Lately I have been thinking a lot about balance.
Balance and perspective.
And as with most things in life these recurring themes have come at me from varied, unusual and seemingly unconnected sources; Dolly Parton, my mom and two children’s books I recently read titled Zen Shorts and Zen Ties by Jon J. Muth.
I have been grappling with these ideas in relation to the notion of selfishness. What does it mean to be ‘selfish’? Can we say another person is being ‘selfish’ without understanding the motives behind an action? Is it sometimes right and proper to be ‘selfish’ when it is necessary to continue one’s sense of well being?
Here are some scenerios…
I have a friend who used to work out regularly and would sometimes say that he couldn’t do such and such because he had to work out. Sometimes this would interfere with my plans and I would think “how selfish”. I figured he should be available to do as I wanted because he could work out anytime. But you know my perspective on that has changed greatly as I have gotten older. Because really, who was being selfish in that situation?
I have come to understand that taking care of ourselves and attending to the needs of our bodies and spirits is not at all selfish. If our bodies or spirits are lacking in some way, for instance either due to illness or depression, how can we then be available to others?
I read an interview with Dolly Parton this morning in which she spoke about the fact that she is not always happy but that she tries to be happy most of the time. In the article it became clear to me that although she is pushed and pulled every which way, by all kinds of folks, it is her inner strength and truth that allows her to be there for others and carry on. Dolly taking care of Dolly is not selfish, it is necessary to keep the machine running.
It is interesting that I should even have to debate this whole issue because growing up my mom was never big on laying down guilt. She was always intuitive enough to realize that her children had their own lives to live but that we would also continue to come back to home base when needed.
My mom always allowed us to be who we are. No judgements, no guilt. And she trusted that we would (and could) follow our inner Jiminy Cricket down the right path.
She understood that we needed to explore, learn, make mistakes and tend to our desires and needs. Unlike some parents she let us do just that. And through our teen years, when many children act out against their parents, we remained solid and loving towards one another.

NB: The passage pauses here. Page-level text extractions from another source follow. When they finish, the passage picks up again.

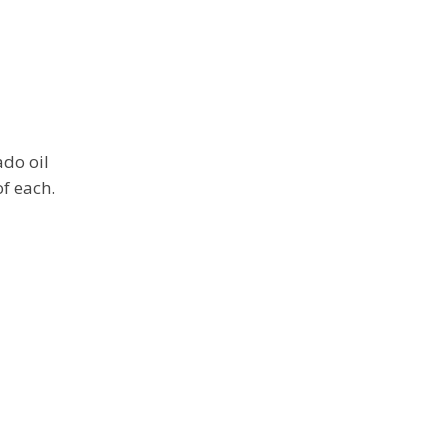
ado oil
of each.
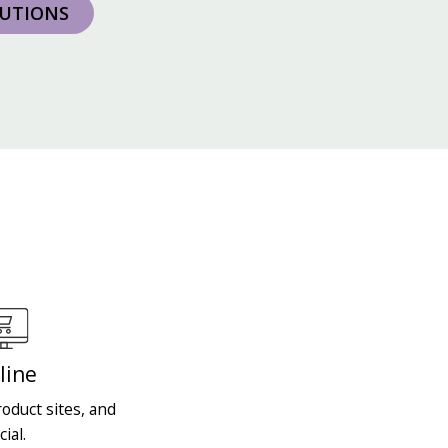
LUTIONS
line
oduct sites, and
cial.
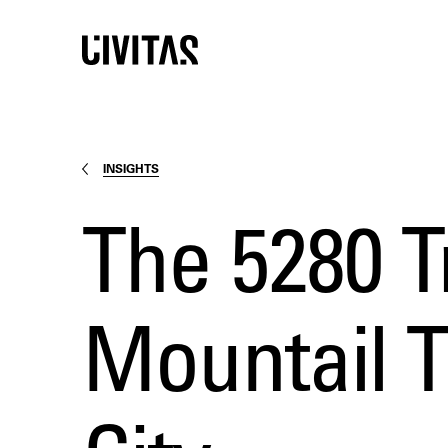
INSIGHTS
The 5280 T
Mountail T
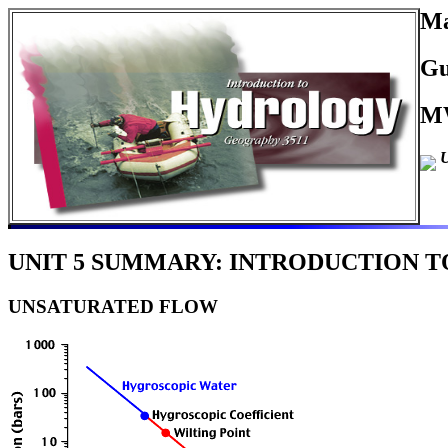
Ma
Gu
MW
U
UNIT 5 SUMMARY: INTRODUCTION TO
UNSATURATED FLOW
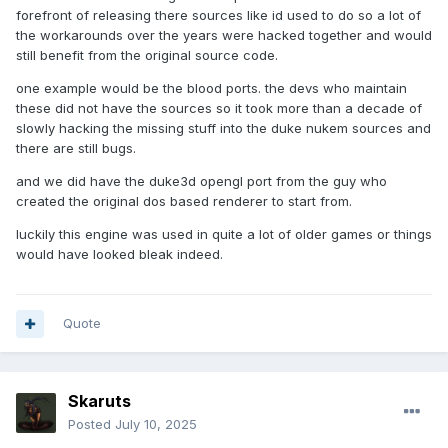
forefront of releasing there sources like id used to do so a lot of
the workarounds over the years were hacked together and would
still benefit from the original source code.
one example would be the blood ports. the devs who maintain
these did not have the sources so it took more than a decade of
slowly hacking the missing stuff into the duke nukem sources and
there are still bugs.
and we did have the duke3d opengl port from the guy who
created the original dos based renderer to start from.
luckily this engine was used in quite a lot of older games or things
would have looked bleak indeed.
Quote
Skaruts
Posted
July 10, 2025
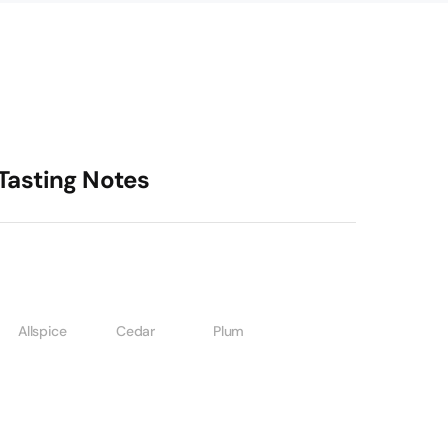
Tasting Notes
Allspice
Cedar
Plum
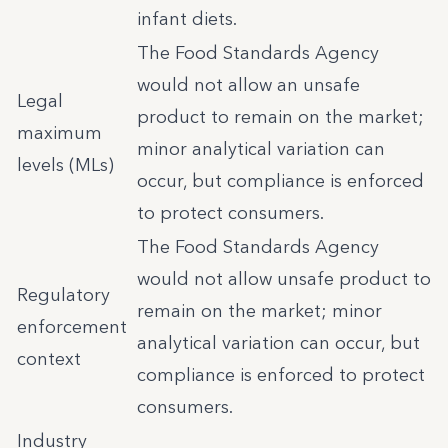
infant diets.
The Food Standards Agency
would not allow an unsafe
Legal
product to remain on the market;
maximum
minor analytical variation can
levels (MLs)
occur, but compliance is enforced
to protect consumers.
The Food Standards Agency
would not allow unsafe product to
Regulatory
remain on the market; minor
enforcement
analytical variation can occur, but
context
compliance is enforced to protect
consumers.
Industry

Conversely, I have seen what can happen when individuals are not allowed to be ‘selfish’. Those perfect persons who constantly ignore their own needs in order to fulfill everyone else’s wishes usually end up paying the price in some way. They can become physically or mentally ill because they can not keep up the pace.
There must be balance; a balance between taking care of others and taking care of ourselves, a balance between meeting our responsibilities and finding time for ourselves.

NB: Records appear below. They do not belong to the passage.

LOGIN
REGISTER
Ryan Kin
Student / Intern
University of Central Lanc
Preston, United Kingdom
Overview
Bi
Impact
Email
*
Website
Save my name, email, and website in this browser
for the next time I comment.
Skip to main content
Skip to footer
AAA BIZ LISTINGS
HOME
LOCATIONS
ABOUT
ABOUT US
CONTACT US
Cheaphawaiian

It was in reading Zen Shorts and Zen Ties that this all came together for me. In simple terms these books bring the message of inner peace and looking inward. These are messages that my mom has always allowed us to live, although they were not necessarily spoken of.
I am grateful that I can begin to understand what it means to be ‘selfish’ in the very best ways so I can be there for others. I am
grateful that I can begin to understand that those who accuse and judge others are not quite there yet so I can release my desire to slap them silly and have some compassion.
And I am grateful that I have the opportunity to experience all of this, that I can question, that I can grow and that I can still shake my head in wonder.